Prep school, Walker noted. Not high school.

“What prep school was that?”

“An all-boys Jesuit academy. About three miles from here.”

Walker nodded. Skeptics and philosophers disguised as priests.

“You know, he was on his way to get his graduate degree in journalism at Columbia.” Her tone dipped. “Dying in Afghanistan is one thing, Chris. Dying on the streets of New Orleans, working on a story, that’s another. He wanted to start Columbia with some experience.”

“Leigh Ann, what happened?”

Her face hardened, jaw set, eyes focused.

“He got to the wrong people.”

“What do you mean?”

“Let me show you.” She turned her monitor toward him and opened a file.

It was a scanned version of the journal, annotated in soft red ink. Passages were highlighted. Some sections were tagged with dates, others with clipped Post-its in digital yellow.

“He started a year ago,” she said, scrolling to a specific entry. “Thesetwo ODs, Marcus and Lisa, they were Louisiana kids. One from here, one from Baton Rouge.” She pointed with the back of her pen. “Then more names follow. Each with details.”

Walker flipped through the notebook in parallel, turning pages beneath callused fingers. “Did he ever discuss any of this with you?”

“He kept it to himself. Said he was working on something big, ‘a story on the Big Easy,’ he would joke. Looking back, I think he was trying to protect me.”

“It’s hard to make sense of these entries,” Walker said, eyes narrowing.

“That’s the code Connor was using. I couldn’t crack it, not entirely. But I had access to death certificates through the hospital, for the local cases at least. Some of the details matched what’s in here.”

“You used your credentials?”

Leigh Ann shrugged, pragmatic. “I had access. The investigators were not giving me anything.” She tapped a page on the screen. “What I’ve learned so far is that Connor was trying to map opioid-related overdoses, figure out where the supply was coming from, and who was moving it. He focused in on a particular drug he called ‘Snowball.’ It’s the new popular pill out there.”

“How’d you get that far?”

“I gave myself a crash course in code breaking online. There’s a printed legend taped to the back cover. It’s a start.”

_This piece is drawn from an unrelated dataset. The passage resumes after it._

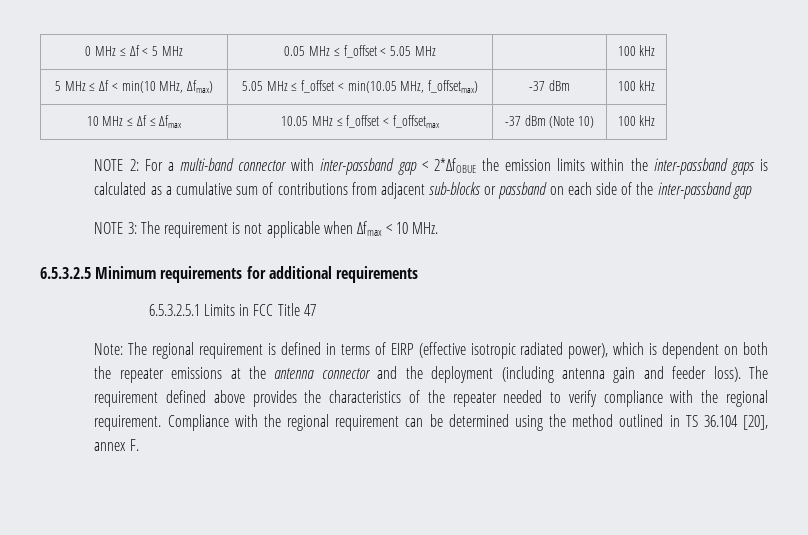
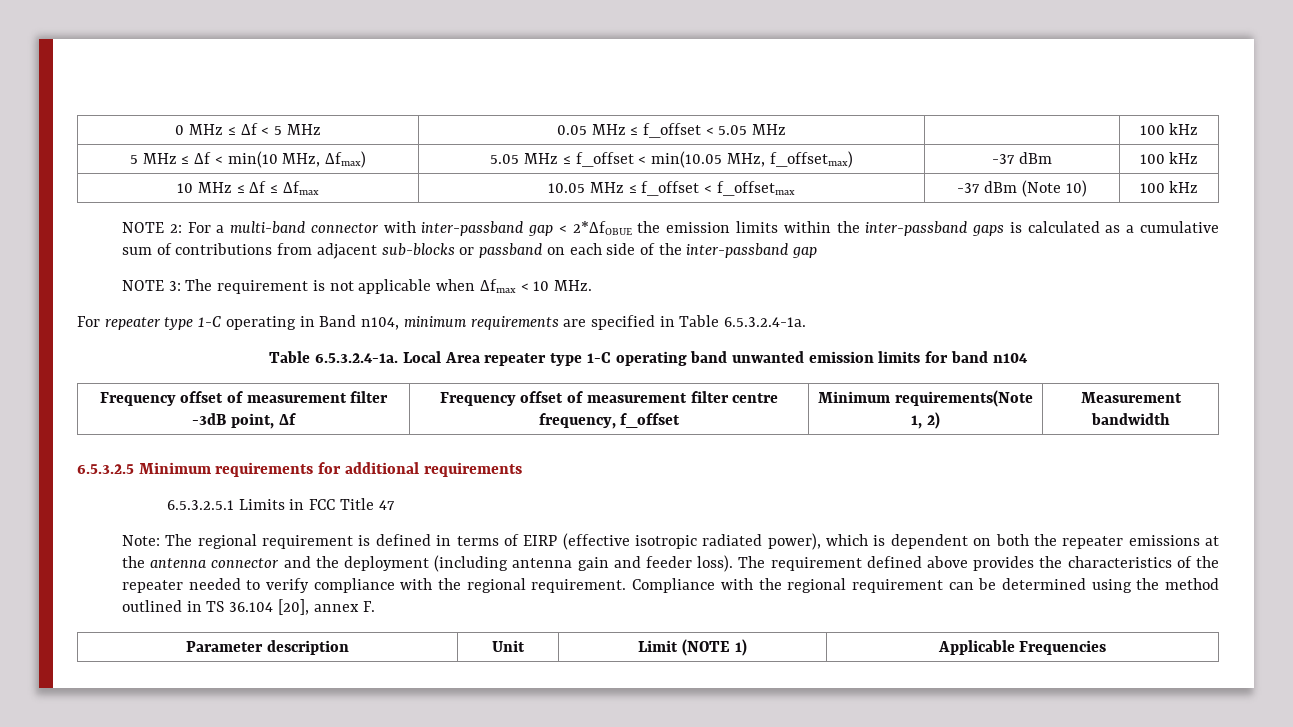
(439, 228) none -> [77,315,807,330] [269,351,1028,366] [99,391,389,406] [192,413,296,429] [439,391,779,406] [538,413,681,429] [818,390,1033,407] [911,412,940,429] [1080,392,1182,403] [1090,413,1170,425] // For repeater type 1-C operating in Band n104, minimum requirements are specified in Table 6.5.3.2.4-1a. // Table 6.5.3.2.4-1a. Local Area repeater type 1-C operating band unwanted emission limits for band n104 // Frequency offset of measurement filter -3dB point, Δf | Frequency offset of measurement filter centre frequency, f_offset | Minimum requirements(Note 1, 2) | Measurement bandwidth
(139, 445) none -> [186,640,349,655] [492,640,525,652] [638,639,747,656] [937,640,1107,655] // Parameter description | Unit | Limit (NOTE 1) | Applicable Frequencies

Walker flipped to the rear flap of the older notebook. A taped sheet of paper bore a cipher legend alongside a printout of Leigh Ann’s cross-referenced notes.

“I see.”

“Connor found patterns in the overdoses. All tied to a network operating out of a section of town called the Ninth Ward, which is where he thought this Snowball was coming from.” She opened Google Maps and pulled up an overhead view. “The Ninth is east of us, on the same bank. Right along the canal.”

An image of roads, grids, and waterways appeared on her screen.

“It was nearly wiped out during Katrina. That levee,” she tapped the canal, “broke wide open. The entire area was submerged fifteen feet underwater. It’s never really recovered. The vacant homes became a magnet for gang activity. My ER gets constant GSWs, gunshot wounds, coming out of the Ninth.”

“And Connor was doing research out there?”